It was 36 years ago when Food and Drug Administration (FDA) approved Eli Lilly and Company’s Humulin, the first human Recombinant insulin for diabetes treatment.
It’s been 36 years since the launch of the DNA technology of Recombinant Insulin.
In October 1982, the U.S. Food and Drug Administration (FDA) approved Eli Lilly and Company’s Humulin, the first human insulin for diabetes treatment created using recombinant insulin DNA technology. The story is not just a landmark event for technology, but instructive about problems with the FDA’s regulatory system.
Henry Miller, currently a Senior Fellow at the California Pacific Medical Center Research Institute, was the founding director of the FDA’s Office of Biotechnology. He was directly involved in the Humulin approval and writes about the subject for the Genetic Literacy Project.
Prior to the approval of Humulin, insulin was manufactured out of pig or cow pancreases. The non-human insulin has a slightly different chemical composition than human insulin. Miller points out that, “During the early 1970s, as the supply of animal pancreases declined and the prevalence of insulin-requiring diabetes grew, there were widespread fears of possible future shortages of insulin.”
It was around the same time, luckily, that recombinant DNA technology or genetic engineering, became available.
History of Recombinant Insulin DNA Technology
At that time Eli Lilly was one of the biggest companies handling insulin. They were quick to see the potential of recombinant DNA. They acquired recombinant E. coli that had the coding for synthesized human insulin from a small biotech startup called Genentech. Lilly then developed techniques for large-scale cultivation of the recombinant E. coli as well as for the purification and formulation of the insulin.
Lilly began clinical trials of recombinant insulin in July 1980. As Miller says, “The product performed superbly. There were nonsystematic problems with treating ‘naïve’ patients (who had never before received injections of insulin) or those switched from animal to human insulin.”
In going back over the records, Miller finds several remarkable things—remarkable for the time, undoubtedly, but even more so now.
Lilly submitted the recombinant insulin to the FDA in May 1982. Miller was at that time a medical reviewer at the FDA and head of the evaluation team. “Over many years the FDA had had prodigious experience with insulins and also with drugs derived from various microorganisms, so it was decided that no fundamentally new regulatory paradigms were necessary to evaluate the recombinant human insulin.”
In other words, the agency decided that the recombinant DNA techniques were an extension and refinement of existing techniques.
Receiving the application in May 1982, the agency approved recombinant insulin in October 1982. It took only five months to approve.
At the time, the agency’s average approval time for new drugs was 30.5 months.
Even more remarkable is that Miller says he and his team were ready to approve after four months. “But when I took the packet to my supervisor, he said, ‘Four months? No way! If anything goes wrong with the product down the road, people will say we rushed it, and we’ll be toast.’”
A month later, the supervisor went on vacation and Miller submitted it to the division director, who signed off on it.
Miller feels this is representative of the bureaucratic mindset seen at the FDA (and probably everywhere), in which “self-interest” is an underlying theme. In other words, for the FDA, it’s in its self-interest to not approve too fast in case the drug or products experience unanticipated problems in the future.
At the time of the recombinant insulin approval stage, Miller thought it was a sign of things to come that would lead to faster approvals and streamlined regulatory processes. He laments that, of course, that didn’t happen. He cites that, “Even with a toolbox of improved technologies available to both the FDA and industry, bringing a new drug to market on average now takes 10-12 years and costs, on average, over $2.5 billion.”
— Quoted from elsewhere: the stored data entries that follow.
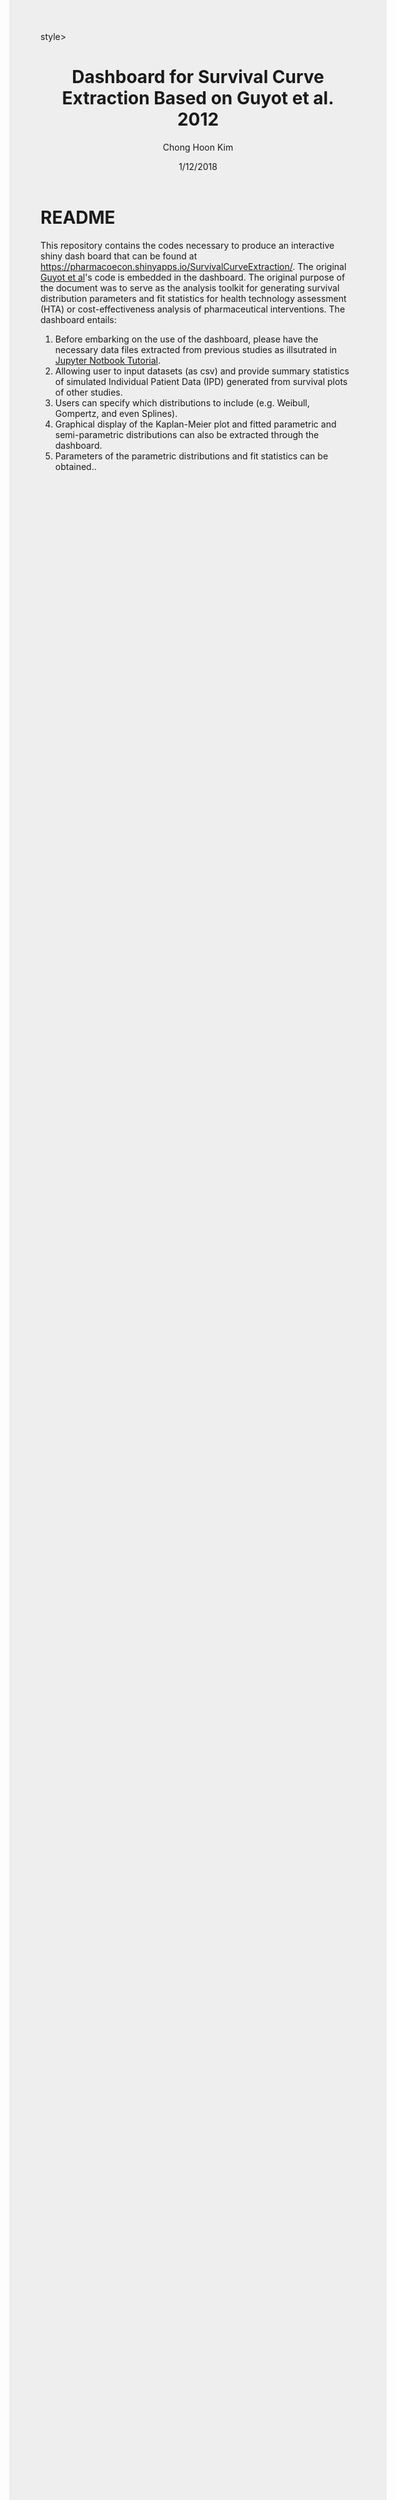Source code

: #+TITLE: Dashboard for Survival Curve Extraction Based on Guyot et al. 2012 
#+AUTHOR: Chong Hoon Kim
#+EMAIL: chong.kim@ucdenver.edu
#+DATE: 1/12/2018
#+HTML_HEAD: <style>#content {width: 850px; margin-left: 50px; margin-bottom: 40px; padding: 20px; background: #fff;}
#+HTML_HEAD: body {background: #eee;}
#+HTML_HEAD: #postamble {margin-left: 50px; background: #eee;}</style>style>
#+PROPERTY: header-args:R :session *R* :tangle yes :comments no :eval no-export

# TODO About this document.
# - disclaimer: Many questions will remain open but at least this tutorial will put you in the position to ask those questions.
# - feel free to use issue tracker and PRs are welcome
# - reference to tangled code



* README

This repository contains the codes necessary to produce an interactive shiny dash board that can be found at https://pharmacoecon.shinyapps.io/SurvivalCurveExtraction/. The original [[https://bmcmedresmethodol.biomedcentral.com/articles/10.1186/1471-2288-12-9][Guyot et al]]'s code is embedded in the dashboard. The original purpose of the document was to serve as the analysis toolkit for generating survival distribution parameters and fit statistics for health technology assessment (HTA) or cost-effectiveness analysis of pharmaceutical interventions. The dashboard entails:

0. Before embarking on the use of the dashboard, please have the necessary data files extracted from previous studies as illsutrated in [[https://github.com/ck2136/SurvivalCurveExtraction/blob/master/SurvivalExtractionforCEA.ipynb][Jupyter Notbook Tutorial]].
1. Allowing user to input datasets (as csv) and provide summary statistics of simulated Individual Patient Data (IPD) generated from survival plots of other studies.
2. Users can specify which distributions to include (e.g. Weibull, Gompertz, and even Splines).
3. Graphical display of the Kaplan-Meier plot and fitted parametric and semi-parametric distributions can also be extracted through the dashboard.
4. Parameters of the parametric distributions and fit statistics can be obtained..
He also points out that other FDA-regulated sectors are an even bigger mess. Genetically engineered animals, for example, which the FDA regulates as “’new animal drugs,’ including a grotesquely prolonged, 20-plus year review of a faster-growing Atlantic salmon, and genetically engineered mosquitoes to control mosquitoes that carry viral diseases.” The FDA announced changes here just this week.
Miller concludes, “It’s too bad that government regulation hasn’t aged as gracefully as genetic engineering technology itself.”